■ **About this task**:
Extract every line of text from the entries below word for word, and leave the pictures out.

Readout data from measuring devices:
━━━━━━
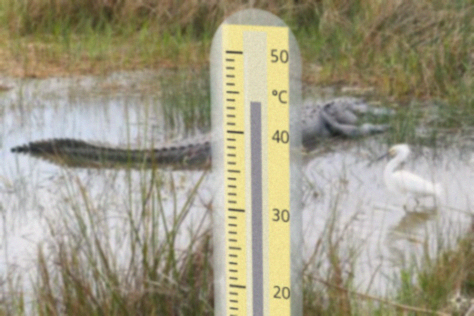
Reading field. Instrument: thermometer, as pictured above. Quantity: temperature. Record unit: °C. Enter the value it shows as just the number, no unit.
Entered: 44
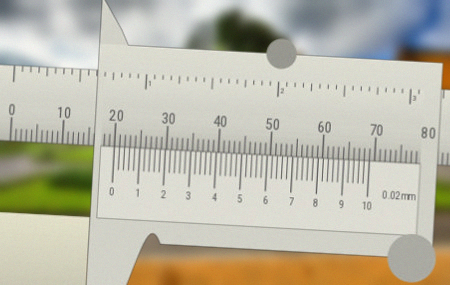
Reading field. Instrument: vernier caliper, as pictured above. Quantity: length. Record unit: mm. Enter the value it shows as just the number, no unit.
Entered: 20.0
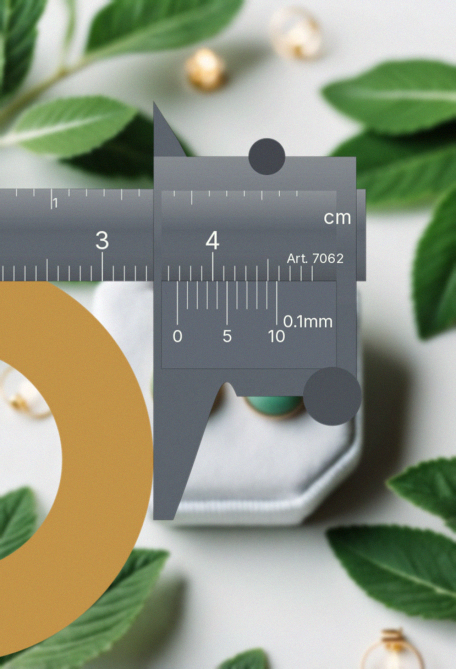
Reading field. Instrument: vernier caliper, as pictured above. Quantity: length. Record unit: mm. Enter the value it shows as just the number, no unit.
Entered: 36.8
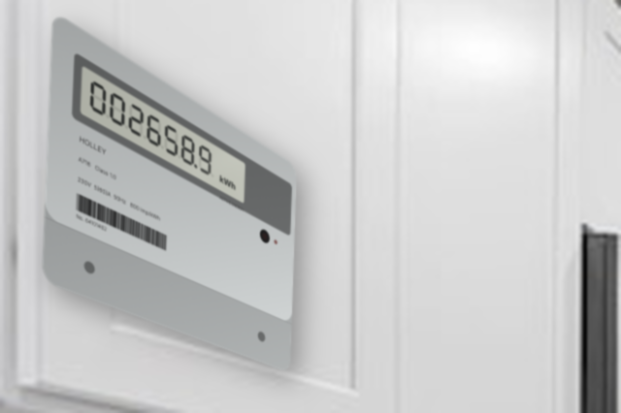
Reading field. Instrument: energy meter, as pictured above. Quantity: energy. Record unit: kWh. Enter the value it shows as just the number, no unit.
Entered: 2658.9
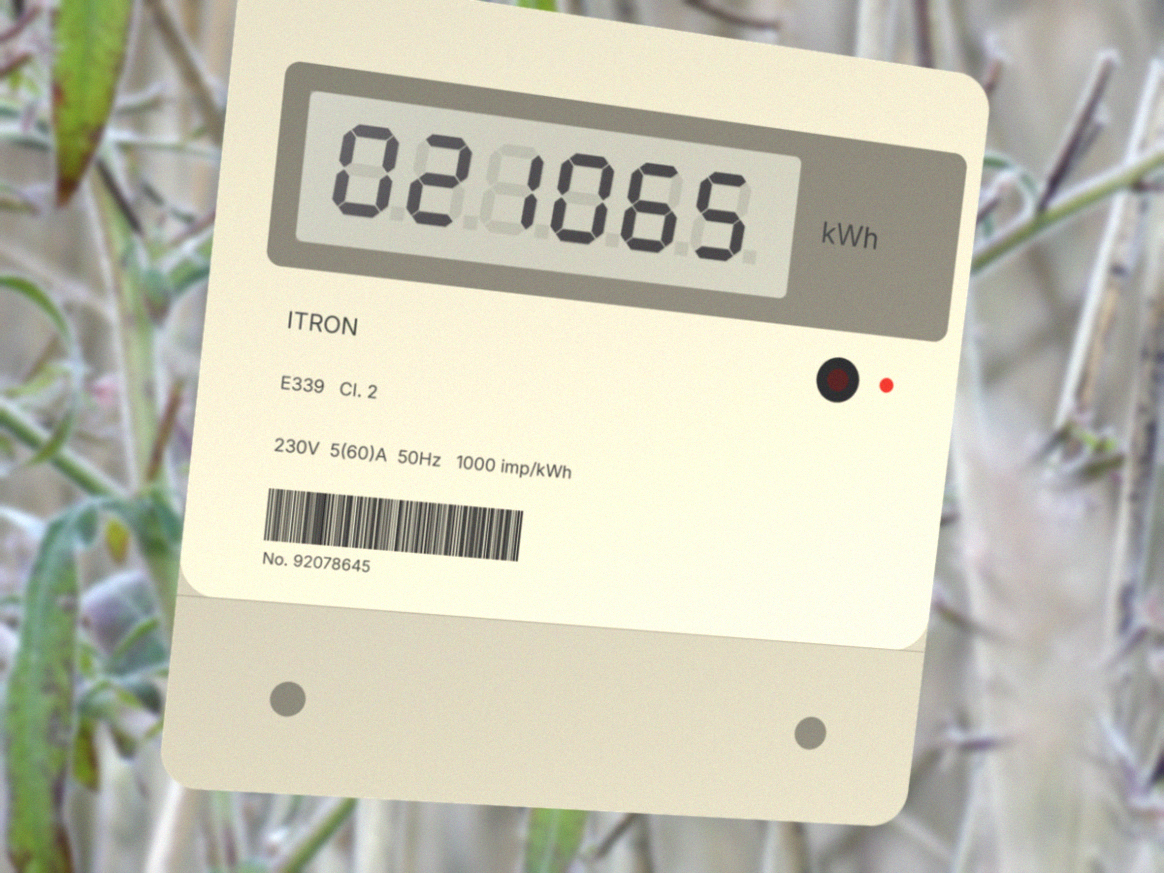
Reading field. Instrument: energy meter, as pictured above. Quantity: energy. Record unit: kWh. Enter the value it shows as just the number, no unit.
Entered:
━━━━━━
■ **Response area**:
Reading field. Instrument: thermometer, as pictured above. Quantity: temperature. Record unit: °C. Enter the value it shows as just the number, no unit.
Entered: 44
Reading field. Instrument: vernier caliper, as pictured above. Quantity: length. Record unit: mm. Enter the value it shows as just the number, no unit.
Entered: 20.0
Reading field. Instrument: vernier caliper, as pictured above. Quantity: length. Record unit: mm. Enter the value it shows as just the number, no unit.
Entered: 36.8
Reading field. Instrument: energy meter, as pictured above. Quantity: energy. Record unit: kWh. Enter the value it shows as just the number, no unit.
Entered: 2658.9
Reading field. Instrument: energy meter, as pictured above. Quantity: energy. Record unit: kWh. Enter the value it shows as just the number, no unit.
Entered:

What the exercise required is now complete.